DOCUMENT SEGMENT:

^^^^^^^^

It should be indicated that there are conditions under which an excess of hydrogen in MagneFuel is preferable with respect to an excess of oxygen. This is the case, e.g., when MagneFuel is intended for use as rocket fuel. In this case the polymer clusters can also carry in their interior unbounded excess hydrogen in the desired amount which is released at the time of the combustion.
As more appropriately illustrated below, the main principles of this invention are the following: 1) initiate with the production of a combustible gas whose chemical composition is that of electromagnecules; 2) turn such a gas into a liquid via established methods of catalytic liquefaction; 3) introduce in the catalytic process additives to achieve the desired final liquid, e.g., to be oxygen or hydrogen rich; 4) treat the final liquid fuel for cooling, separation, filtration, additives, and other features and 5) use the well known large amount of heat released by said production of the combustible gas and catalytic liquefaction to power a turbine for the production of electric energy needed to power the production of the original gas.
STATION 1: PRODUCTION OF THE COMBUSTIBLE GAS WITH ELECTROMAGNECULAR STRUCTURE. According to extensive experimentations and studies reported in detail in the above-mentioned monograph by the inventor, in particular, Chapters 7 and 8, all combustible gases which are produced by underliquid electric arcs between carbon-base electrodes have indeed the desired electromagnecular structure.
Numerous methods exist for the production of the above type of combustible gases, such as the combustible gas disclosed in U.S. Pat. No. 603,058 to H. Eldridge, the combustible gas disclosed in U.S. Pat. Nos. 5,159,900 and 5,417,817 to W. A. Dammann and D. Wallman, respectively, the combustible gas disclosed in U.S. Pat. Nos. 5,435,274, 5,692,459, 5,792,325 to W. H. Richardson, Jr., the combustible gas disclosed in U.S. Pat. No. 6,183,604 to R. M. Santilli, and others.

^^^^^^^^

SET EXERCISE: Write out the stretch of the MagneFuel passage from "STATION 1: PRODUCTION" through "Santilli, and others.".

Data excerpts:
^^^^^^^^

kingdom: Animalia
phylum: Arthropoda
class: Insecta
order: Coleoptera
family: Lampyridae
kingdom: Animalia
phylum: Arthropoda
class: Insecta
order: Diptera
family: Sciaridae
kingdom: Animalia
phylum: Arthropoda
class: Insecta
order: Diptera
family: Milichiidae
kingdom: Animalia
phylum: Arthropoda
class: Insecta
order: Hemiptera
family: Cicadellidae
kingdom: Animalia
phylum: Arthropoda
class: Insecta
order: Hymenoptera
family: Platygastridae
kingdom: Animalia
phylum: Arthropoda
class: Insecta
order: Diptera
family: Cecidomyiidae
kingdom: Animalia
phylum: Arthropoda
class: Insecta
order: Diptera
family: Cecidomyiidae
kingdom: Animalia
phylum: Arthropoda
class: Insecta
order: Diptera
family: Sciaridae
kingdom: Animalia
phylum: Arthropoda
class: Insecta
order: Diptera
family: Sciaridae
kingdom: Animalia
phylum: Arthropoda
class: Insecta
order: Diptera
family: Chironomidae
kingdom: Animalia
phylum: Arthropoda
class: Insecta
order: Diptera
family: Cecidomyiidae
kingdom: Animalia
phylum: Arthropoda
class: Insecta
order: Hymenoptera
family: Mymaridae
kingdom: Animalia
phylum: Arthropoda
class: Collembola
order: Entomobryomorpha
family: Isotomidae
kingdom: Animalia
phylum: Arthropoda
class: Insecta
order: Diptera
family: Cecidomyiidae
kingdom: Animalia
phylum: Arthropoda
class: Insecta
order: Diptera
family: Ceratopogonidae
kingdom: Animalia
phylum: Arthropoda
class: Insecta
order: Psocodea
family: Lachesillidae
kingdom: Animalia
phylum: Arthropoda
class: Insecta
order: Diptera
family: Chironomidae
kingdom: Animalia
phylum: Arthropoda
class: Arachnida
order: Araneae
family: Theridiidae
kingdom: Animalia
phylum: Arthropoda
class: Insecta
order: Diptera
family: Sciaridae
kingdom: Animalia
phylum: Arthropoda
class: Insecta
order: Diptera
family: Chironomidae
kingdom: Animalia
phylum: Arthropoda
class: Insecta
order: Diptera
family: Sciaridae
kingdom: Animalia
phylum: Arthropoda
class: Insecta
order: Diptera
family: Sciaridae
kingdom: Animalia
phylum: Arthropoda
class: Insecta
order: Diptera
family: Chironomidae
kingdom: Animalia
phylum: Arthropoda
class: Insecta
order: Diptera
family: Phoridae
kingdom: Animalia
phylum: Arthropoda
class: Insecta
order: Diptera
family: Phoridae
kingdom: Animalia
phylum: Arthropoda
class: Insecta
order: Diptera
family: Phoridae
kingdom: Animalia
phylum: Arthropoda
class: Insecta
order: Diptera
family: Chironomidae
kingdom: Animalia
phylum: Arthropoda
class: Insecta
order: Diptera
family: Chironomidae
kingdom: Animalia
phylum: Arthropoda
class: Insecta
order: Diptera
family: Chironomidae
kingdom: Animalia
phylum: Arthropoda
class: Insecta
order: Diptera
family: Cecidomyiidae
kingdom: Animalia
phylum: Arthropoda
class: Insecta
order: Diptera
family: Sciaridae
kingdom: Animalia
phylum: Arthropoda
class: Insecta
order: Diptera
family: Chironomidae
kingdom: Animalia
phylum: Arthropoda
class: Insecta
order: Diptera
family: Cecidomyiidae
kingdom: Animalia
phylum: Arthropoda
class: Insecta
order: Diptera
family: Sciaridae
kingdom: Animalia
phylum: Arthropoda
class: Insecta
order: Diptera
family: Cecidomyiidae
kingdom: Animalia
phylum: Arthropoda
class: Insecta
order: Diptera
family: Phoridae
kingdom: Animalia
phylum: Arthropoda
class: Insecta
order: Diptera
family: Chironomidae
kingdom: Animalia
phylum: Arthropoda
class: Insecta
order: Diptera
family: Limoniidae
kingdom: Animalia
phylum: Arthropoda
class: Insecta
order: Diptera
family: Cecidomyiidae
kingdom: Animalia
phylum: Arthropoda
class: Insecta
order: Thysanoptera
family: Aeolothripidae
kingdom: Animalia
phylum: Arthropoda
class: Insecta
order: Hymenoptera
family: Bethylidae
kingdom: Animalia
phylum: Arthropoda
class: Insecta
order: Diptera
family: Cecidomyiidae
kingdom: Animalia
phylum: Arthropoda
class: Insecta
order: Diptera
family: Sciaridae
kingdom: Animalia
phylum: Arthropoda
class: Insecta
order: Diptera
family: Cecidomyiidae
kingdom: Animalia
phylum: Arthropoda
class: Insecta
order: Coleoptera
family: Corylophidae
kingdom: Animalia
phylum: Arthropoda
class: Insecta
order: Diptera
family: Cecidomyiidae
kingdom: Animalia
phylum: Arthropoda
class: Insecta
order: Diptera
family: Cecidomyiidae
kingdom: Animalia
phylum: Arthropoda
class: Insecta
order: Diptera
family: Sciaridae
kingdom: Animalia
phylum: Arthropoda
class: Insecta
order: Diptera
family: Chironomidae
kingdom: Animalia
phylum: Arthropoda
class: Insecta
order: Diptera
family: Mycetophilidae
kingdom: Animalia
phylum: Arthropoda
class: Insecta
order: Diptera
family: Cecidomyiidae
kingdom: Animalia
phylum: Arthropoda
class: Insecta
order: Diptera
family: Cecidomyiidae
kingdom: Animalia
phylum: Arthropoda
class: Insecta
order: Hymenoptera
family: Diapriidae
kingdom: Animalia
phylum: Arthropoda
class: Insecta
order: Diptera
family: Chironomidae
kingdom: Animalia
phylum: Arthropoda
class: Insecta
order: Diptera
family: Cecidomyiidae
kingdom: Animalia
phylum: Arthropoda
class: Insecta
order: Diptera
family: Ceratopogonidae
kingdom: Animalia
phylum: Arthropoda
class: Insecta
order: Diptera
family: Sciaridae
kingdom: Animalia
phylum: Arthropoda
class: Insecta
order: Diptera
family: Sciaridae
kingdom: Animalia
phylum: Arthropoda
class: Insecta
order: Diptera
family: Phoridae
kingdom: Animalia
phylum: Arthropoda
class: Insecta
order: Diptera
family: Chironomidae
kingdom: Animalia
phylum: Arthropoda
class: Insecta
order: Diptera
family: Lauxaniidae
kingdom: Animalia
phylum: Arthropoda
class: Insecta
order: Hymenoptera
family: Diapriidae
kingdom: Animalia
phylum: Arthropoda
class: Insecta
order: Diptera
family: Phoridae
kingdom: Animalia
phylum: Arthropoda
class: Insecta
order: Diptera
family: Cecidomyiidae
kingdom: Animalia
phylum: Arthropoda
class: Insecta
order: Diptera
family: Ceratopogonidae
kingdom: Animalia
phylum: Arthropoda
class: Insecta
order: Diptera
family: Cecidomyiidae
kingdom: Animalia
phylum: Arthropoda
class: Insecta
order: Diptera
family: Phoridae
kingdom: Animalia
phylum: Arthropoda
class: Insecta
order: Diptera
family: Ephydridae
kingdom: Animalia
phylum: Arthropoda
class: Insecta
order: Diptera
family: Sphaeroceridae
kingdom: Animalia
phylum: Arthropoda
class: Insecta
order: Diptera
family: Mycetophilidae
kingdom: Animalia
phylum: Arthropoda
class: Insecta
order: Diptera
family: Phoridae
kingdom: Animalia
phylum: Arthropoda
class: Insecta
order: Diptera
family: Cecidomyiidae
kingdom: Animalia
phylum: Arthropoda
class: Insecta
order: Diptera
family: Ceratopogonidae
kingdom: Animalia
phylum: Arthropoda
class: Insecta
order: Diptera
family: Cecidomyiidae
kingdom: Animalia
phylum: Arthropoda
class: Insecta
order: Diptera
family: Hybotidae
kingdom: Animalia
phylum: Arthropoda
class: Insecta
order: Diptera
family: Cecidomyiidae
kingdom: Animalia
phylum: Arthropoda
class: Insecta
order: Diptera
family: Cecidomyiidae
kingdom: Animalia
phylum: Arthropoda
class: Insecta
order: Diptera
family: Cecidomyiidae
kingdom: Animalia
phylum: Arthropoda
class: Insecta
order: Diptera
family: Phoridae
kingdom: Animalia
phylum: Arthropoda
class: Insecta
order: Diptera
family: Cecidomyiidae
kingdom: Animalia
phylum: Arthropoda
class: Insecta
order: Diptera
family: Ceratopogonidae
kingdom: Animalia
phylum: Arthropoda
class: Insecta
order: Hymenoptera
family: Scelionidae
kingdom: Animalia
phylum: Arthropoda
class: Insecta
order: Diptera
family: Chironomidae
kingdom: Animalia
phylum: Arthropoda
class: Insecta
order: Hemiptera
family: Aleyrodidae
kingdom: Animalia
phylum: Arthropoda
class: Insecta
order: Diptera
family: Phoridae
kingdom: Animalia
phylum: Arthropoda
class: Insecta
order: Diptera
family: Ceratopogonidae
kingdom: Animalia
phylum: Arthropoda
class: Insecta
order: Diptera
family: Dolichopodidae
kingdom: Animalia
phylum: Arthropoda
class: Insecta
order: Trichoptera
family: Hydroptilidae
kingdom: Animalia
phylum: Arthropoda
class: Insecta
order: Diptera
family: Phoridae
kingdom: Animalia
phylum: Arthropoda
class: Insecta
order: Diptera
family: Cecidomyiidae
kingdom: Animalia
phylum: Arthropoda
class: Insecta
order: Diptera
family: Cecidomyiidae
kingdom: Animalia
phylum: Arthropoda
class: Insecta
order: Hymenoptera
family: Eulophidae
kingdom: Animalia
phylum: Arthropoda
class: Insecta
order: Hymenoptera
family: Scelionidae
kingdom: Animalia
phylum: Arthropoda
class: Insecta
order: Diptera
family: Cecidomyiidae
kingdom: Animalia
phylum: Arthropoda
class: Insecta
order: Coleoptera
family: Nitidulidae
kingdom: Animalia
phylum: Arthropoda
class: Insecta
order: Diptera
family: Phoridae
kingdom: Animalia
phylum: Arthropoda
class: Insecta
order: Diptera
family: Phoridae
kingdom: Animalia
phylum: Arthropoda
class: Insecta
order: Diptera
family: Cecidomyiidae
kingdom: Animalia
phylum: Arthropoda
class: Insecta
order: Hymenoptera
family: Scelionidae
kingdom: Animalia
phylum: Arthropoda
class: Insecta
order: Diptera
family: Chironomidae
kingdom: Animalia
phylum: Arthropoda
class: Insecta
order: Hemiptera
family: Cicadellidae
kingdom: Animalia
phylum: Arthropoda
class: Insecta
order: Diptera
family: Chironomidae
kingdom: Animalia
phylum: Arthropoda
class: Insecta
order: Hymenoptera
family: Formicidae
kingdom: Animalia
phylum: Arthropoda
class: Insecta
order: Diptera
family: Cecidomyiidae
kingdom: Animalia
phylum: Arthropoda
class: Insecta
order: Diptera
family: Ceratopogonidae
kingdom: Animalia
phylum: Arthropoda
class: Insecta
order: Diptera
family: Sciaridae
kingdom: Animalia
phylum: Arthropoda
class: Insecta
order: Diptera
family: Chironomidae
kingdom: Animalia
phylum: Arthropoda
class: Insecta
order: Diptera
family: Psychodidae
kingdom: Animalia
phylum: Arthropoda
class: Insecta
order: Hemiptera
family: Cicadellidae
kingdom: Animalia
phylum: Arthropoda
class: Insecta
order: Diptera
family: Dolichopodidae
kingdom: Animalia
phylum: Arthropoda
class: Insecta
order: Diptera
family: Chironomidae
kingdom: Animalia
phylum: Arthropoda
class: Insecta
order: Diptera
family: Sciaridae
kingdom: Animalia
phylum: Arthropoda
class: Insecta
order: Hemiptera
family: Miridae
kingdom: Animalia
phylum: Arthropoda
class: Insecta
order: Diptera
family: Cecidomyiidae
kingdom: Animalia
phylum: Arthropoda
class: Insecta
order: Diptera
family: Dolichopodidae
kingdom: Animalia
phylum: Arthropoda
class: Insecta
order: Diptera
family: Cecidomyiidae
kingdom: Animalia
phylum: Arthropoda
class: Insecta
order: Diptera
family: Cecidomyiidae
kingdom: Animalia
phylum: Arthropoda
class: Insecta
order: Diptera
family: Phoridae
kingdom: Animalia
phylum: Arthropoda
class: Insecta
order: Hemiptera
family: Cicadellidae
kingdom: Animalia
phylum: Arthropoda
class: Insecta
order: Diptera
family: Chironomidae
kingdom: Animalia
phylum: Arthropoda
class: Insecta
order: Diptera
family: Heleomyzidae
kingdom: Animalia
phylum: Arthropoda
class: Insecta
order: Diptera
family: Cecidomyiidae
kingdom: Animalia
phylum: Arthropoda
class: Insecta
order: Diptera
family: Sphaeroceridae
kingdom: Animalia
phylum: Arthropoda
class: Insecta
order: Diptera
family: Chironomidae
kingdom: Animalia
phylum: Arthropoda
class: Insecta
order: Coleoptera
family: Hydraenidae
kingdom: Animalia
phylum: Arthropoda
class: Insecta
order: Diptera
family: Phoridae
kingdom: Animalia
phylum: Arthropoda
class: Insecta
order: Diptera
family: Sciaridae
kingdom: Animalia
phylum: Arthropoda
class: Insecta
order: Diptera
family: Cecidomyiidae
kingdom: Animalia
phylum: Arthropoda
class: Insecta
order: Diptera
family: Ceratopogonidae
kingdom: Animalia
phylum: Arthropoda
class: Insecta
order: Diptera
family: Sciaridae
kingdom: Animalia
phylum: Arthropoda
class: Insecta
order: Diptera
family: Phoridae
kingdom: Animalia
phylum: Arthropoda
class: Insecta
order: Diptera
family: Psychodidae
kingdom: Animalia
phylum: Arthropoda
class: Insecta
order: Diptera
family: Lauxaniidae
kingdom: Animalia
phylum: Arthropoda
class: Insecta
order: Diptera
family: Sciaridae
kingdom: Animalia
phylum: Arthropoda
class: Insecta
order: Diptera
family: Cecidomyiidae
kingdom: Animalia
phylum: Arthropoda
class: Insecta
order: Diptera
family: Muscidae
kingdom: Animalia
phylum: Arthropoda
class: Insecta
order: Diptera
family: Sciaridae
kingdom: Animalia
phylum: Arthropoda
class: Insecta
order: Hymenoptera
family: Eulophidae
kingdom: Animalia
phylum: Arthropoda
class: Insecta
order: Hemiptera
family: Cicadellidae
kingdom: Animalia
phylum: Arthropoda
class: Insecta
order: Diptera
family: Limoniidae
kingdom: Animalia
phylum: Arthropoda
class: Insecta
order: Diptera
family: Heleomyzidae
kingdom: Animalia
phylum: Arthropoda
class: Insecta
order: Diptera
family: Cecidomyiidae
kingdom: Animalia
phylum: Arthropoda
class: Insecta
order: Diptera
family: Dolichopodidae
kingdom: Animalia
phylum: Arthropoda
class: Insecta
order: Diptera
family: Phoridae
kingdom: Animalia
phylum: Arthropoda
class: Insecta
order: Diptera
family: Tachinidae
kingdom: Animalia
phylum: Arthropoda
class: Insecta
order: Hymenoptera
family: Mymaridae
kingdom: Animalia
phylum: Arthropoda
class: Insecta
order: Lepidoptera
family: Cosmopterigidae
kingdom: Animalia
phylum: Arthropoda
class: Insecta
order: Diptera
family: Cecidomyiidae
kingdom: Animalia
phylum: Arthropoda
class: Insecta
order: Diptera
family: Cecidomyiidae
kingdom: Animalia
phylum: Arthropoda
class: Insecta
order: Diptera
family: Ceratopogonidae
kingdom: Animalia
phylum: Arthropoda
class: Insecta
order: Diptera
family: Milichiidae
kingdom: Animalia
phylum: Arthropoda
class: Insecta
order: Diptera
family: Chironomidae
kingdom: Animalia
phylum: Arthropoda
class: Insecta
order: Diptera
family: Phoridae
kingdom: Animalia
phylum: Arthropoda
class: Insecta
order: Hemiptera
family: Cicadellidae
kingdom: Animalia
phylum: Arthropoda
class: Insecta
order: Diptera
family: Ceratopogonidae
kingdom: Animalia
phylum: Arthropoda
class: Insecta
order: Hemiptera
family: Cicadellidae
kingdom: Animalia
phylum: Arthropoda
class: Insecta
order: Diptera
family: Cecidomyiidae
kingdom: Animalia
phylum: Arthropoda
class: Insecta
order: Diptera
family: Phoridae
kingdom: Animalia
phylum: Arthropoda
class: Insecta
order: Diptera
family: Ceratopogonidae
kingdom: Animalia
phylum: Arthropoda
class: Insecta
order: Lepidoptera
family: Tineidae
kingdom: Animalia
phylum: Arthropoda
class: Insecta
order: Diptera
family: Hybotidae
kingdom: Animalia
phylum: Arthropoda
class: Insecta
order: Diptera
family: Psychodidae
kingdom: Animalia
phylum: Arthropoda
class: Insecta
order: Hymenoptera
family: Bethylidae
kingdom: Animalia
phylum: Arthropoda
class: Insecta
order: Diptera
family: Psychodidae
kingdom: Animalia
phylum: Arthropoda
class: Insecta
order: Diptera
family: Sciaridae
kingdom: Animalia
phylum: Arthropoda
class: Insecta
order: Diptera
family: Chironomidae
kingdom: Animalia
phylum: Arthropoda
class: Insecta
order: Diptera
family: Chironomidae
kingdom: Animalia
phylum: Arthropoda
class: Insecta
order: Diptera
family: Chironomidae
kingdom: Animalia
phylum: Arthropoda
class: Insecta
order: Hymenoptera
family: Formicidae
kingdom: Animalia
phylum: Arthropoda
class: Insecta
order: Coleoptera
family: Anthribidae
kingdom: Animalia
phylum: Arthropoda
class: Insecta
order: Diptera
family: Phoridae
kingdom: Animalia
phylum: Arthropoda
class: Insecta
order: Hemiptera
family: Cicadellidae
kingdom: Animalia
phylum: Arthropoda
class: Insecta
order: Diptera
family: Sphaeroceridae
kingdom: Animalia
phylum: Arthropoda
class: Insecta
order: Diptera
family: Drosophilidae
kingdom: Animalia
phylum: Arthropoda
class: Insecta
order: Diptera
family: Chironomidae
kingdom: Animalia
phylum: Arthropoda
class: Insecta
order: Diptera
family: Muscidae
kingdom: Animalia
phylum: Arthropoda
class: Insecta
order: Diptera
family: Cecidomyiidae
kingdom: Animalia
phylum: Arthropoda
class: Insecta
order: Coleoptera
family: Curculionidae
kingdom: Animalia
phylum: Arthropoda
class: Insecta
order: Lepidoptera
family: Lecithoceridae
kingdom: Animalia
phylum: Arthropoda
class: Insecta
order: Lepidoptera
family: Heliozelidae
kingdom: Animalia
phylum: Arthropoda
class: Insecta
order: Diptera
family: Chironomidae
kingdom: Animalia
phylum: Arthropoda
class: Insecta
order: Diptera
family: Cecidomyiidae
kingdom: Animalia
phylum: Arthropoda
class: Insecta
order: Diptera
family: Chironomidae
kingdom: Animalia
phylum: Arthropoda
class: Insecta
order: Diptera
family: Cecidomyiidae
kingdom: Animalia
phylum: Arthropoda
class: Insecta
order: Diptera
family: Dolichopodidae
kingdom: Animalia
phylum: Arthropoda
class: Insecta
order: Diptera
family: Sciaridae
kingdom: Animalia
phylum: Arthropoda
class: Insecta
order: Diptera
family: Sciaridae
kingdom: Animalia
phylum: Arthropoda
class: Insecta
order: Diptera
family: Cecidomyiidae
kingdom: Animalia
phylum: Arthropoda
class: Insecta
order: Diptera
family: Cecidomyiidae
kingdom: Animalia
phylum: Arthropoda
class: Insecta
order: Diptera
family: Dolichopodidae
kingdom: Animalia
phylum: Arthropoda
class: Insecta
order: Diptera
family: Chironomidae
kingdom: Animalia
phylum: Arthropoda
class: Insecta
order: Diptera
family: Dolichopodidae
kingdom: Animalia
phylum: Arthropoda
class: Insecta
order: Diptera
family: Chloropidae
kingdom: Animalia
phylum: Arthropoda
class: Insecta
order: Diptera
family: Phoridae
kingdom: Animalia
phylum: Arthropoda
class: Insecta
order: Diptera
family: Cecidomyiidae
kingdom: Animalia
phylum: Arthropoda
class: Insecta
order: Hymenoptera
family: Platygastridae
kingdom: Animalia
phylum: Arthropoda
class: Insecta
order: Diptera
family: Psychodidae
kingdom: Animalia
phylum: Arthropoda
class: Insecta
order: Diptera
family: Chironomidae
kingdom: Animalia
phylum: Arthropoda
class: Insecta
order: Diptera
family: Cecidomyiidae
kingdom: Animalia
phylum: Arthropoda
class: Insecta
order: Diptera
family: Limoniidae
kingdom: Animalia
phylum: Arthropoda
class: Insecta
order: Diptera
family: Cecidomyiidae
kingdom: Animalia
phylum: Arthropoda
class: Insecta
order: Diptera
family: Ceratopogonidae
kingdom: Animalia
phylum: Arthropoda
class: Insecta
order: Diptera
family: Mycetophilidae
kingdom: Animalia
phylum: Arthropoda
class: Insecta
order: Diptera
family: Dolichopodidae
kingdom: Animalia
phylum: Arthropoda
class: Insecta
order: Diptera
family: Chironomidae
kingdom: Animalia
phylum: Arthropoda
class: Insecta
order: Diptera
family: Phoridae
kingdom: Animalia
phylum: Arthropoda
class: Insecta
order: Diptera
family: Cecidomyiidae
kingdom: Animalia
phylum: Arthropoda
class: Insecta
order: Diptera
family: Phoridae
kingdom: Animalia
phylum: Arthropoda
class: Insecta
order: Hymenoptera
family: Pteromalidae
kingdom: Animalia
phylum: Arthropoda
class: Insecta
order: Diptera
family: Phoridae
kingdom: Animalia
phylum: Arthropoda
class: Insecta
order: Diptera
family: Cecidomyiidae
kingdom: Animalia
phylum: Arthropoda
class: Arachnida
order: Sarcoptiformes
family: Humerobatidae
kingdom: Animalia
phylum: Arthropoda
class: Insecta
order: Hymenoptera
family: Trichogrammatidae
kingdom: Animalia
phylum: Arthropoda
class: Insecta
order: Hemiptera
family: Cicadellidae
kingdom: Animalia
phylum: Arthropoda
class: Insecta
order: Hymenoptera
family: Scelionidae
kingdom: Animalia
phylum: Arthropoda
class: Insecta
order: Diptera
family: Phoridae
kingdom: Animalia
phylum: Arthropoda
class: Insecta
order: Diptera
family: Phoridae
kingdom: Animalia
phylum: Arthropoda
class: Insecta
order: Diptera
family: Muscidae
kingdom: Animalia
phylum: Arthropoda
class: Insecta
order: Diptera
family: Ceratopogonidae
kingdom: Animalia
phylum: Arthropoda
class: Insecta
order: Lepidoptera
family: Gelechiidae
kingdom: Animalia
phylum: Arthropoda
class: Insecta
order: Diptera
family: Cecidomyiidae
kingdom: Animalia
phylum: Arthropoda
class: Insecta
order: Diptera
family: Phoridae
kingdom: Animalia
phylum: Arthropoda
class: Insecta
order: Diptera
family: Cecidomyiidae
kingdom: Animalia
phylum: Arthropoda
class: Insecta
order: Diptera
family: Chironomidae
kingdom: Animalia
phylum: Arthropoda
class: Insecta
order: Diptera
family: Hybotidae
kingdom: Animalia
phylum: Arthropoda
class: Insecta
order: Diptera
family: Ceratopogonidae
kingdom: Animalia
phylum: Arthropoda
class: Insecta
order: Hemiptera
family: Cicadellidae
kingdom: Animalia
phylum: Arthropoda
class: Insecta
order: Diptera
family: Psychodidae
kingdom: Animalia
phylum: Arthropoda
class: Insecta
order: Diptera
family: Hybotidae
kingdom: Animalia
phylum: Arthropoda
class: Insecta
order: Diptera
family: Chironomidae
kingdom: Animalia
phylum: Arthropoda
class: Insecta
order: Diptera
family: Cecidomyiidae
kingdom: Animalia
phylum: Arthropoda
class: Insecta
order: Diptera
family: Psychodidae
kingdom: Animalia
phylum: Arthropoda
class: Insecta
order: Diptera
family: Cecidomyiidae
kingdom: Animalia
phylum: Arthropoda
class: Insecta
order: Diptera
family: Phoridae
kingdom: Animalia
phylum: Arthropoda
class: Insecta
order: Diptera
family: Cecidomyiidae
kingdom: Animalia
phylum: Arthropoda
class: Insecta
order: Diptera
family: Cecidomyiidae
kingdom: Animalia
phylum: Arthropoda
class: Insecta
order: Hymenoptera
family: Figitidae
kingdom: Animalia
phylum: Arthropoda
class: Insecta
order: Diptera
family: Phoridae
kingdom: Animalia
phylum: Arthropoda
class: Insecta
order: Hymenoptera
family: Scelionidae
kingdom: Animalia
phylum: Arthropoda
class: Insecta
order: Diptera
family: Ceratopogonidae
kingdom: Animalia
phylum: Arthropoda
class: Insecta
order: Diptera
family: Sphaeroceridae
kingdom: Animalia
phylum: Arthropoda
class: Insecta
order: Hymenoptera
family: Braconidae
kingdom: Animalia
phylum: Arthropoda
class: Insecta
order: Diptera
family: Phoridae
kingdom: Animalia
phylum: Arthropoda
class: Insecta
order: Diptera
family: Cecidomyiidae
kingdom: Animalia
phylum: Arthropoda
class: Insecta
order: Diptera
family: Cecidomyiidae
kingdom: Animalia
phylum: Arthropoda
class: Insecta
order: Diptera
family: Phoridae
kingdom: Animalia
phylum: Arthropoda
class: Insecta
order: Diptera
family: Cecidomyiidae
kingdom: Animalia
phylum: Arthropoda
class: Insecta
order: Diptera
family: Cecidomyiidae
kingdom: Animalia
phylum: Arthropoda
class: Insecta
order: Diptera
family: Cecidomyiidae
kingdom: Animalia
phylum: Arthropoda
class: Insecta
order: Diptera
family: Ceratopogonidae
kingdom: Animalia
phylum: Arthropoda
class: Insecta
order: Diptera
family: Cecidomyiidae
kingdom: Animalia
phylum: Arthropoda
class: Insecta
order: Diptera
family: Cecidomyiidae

^^^^^^^^

OUTPUT:
STATION 1: PRODUCTION OF THE COMBUSTIBLE GAS WITH ELECTROMAGNECULAR STRUCTURE. According to extensive experimentations and studies reported in detail in the above-mentioned monograph by the inventor, in particular, Chapters 7 and 8, all combustible gases which are produced by underliquid electric arcs between carbon-base electrodes have indeed the desired electromagnecular structure.
Numerous methods exist for the production of the above type of combustible gases, such as the combustible gas disclosed in U.S. Pat. No. 603,058 to H. Eldridge, the combustible gas disclosed in U.S. Pat. Nos. 5,159,900 and 5,417,817 to W. A. Dammann and D. Wallman, respectively, the combustible gas disclosed in U.S. Pat. Nos. 5,435,274, 5,692,459, 5,792,325 to W. H. Richardson, Jr., the combustible gas disclosed in U.S. Pat. No. 6,183,604 to R. M. Santilli, and others.